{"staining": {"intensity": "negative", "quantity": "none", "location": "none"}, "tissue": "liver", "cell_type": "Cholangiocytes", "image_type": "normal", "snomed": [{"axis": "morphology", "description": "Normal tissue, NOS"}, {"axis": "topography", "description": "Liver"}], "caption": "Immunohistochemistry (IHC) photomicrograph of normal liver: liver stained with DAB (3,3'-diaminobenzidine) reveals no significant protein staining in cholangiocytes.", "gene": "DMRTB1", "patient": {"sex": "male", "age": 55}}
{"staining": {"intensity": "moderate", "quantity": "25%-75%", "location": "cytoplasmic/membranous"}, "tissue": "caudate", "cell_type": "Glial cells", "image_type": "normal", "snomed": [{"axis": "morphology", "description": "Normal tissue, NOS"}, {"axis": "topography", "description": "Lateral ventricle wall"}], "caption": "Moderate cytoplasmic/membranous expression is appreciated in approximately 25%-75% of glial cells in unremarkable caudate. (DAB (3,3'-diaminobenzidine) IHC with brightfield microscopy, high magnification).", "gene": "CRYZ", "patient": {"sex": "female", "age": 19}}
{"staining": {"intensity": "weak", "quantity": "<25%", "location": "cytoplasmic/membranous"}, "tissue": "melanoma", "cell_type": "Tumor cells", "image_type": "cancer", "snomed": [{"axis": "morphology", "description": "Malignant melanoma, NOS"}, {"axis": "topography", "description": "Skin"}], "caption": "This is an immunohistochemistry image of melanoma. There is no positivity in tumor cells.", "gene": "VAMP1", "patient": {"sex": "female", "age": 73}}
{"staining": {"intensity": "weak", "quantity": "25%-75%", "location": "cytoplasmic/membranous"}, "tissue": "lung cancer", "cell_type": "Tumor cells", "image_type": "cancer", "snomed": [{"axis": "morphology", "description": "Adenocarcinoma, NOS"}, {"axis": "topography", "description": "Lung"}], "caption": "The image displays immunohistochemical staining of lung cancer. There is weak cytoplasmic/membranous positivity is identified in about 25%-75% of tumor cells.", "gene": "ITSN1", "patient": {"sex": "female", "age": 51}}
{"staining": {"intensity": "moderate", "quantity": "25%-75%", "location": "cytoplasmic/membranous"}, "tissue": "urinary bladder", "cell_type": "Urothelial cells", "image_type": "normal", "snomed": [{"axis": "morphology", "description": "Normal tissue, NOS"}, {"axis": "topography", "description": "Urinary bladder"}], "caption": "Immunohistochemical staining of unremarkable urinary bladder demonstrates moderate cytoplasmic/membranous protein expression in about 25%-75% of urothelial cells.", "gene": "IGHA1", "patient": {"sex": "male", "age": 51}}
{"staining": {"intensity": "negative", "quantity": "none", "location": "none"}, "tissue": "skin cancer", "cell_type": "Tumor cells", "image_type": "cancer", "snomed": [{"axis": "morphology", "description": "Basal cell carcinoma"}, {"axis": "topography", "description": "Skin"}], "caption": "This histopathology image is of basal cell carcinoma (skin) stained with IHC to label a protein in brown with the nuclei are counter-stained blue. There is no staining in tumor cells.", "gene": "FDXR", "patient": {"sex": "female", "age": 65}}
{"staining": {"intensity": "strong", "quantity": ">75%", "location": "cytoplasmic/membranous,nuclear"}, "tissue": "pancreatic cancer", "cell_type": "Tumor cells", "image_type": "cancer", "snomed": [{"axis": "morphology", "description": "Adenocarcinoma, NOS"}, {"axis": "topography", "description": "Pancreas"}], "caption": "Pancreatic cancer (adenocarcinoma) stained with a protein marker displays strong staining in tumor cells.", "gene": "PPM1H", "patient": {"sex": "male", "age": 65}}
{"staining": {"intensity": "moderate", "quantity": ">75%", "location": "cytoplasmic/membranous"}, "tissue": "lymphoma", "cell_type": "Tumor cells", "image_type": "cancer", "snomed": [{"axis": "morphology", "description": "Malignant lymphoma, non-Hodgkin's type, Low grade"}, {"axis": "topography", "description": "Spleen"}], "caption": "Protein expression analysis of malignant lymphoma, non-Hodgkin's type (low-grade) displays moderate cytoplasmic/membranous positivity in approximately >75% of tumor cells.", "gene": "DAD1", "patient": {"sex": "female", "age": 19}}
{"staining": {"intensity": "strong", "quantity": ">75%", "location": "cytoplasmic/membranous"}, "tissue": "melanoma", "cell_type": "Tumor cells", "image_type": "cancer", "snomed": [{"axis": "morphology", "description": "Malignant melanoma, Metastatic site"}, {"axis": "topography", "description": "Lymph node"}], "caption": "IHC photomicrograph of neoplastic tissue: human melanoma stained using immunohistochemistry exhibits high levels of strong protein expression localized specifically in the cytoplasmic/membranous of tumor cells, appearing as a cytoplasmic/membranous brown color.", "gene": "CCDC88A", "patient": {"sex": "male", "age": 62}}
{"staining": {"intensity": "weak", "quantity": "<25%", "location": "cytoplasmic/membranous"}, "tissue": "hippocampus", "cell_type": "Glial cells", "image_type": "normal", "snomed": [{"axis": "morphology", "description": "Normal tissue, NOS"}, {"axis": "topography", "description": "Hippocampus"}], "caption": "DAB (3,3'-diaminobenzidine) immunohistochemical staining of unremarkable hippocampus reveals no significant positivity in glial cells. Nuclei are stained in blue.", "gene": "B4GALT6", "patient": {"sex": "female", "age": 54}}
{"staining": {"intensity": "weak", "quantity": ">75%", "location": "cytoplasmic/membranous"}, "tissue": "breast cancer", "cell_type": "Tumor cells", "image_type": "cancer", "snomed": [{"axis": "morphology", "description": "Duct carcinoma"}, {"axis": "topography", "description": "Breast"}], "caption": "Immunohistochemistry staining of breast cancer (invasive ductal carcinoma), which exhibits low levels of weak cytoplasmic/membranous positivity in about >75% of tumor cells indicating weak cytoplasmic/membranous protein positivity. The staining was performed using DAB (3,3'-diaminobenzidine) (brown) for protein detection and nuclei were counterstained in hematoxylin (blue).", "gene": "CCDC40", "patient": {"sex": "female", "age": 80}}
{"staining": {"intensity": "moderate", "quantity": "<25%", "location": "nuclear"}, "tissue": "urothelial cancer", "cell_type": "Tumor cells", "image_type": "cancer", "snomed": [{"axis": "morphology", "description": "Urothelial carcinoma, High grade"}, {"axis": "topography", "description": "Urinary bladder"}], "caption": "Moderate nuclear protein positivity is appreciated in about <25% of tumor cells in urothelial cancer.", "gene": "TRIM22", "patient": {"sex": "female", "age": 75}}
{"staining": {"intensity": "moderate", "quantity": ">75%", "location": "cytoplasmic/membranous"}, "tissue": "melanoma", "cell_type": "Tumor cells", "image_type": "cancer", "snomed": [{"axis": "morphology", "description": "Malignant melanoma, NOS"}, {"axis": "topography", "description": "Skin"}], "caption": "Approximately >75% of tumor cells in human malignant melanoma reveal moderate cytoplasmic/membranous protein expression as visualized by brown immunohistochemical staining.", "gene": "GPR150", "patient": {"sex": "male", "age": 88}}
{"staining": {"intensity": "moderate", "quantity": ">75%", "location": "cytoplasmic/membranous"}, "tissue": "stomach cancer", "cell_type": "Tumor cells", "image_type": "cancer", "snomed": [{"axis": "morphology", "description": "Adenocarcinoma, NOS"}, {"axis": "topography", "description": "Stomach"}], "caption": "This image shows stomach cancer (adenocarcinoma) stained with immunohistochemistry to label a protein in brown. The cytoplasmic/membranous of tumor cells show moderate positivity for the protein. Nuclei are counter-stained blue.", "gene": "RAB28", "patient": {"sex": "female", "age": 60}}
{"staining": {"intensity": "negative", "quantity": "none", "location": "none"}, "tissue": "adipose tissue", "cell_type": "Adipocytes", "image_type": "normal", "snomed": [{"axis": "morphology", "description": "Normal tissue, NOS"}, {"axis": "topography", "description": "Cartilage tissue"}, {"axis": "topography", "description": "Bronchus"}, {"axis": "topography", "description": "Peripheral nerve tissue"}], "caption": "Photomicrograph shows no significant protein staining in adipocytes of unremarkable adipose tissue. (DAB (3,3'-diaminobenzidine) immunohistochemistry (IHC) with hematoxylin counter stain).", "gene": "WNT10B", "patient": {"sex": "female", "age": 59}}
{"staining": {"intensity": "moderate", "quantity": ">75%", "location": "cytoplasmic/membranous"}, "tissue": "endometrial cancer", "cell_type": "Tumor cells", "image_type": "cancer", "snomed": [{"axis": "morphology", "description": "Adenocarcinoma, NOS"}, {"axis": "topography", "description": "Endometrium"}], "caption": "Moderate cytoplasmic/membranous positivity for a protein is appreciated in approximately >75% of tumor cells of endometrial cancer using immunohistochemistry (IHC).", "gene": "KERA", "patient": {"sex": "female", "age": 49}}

EXERCISE DETAILS —
Up to and including the line that contains "cytoplasmic/membranous expression is", output the records above exactly, beginning with their first line.

ANSWER FOR THIS EXERCISE —
{"staining": {"intensity": "negative", "quantity": "none", "location": "none"}, "tissue": "liver", "cell_type": "Cholangiocytes", "image_type": "normal", "snomed": [{"axis": "morphology", "description": "Normal tissue, NOS"}, {"axis": "topography", "description": "Liver"}], "caption": "Immunohistochemistry (IHC) photomicrograph of normal liver: liver stained with DAB (3,3'-diaminobenzidine) reveals no significant protein staining in cholangiocytes.", "gene": "DMRTB1", "patient": {"sex": "male", "age": 55}}
{"staining": {"intensity": "moderate", "quantity": "25%-75%", "location": "cytoplasmic/membranous"}, "tissue": "caudate", "cell_type": "Glial cells", "image_type": "normal", "snomed": [{"axis": "morphology", "description": "Normal tissue, NOS"}, {"axis": "topography", "description": "Lateral ventricle wall"}], "caption": "Moderate cytoplasmic/membranous expression is appreciated in approximately 25%-75% of glial cells in unremarkable caudate. (DAB (3,3'-diaminobenzidine) IHC with brightfield microscopy, high magnification).", "gene": "CRYZ", "patient": {"sex": "female", "age": 19}}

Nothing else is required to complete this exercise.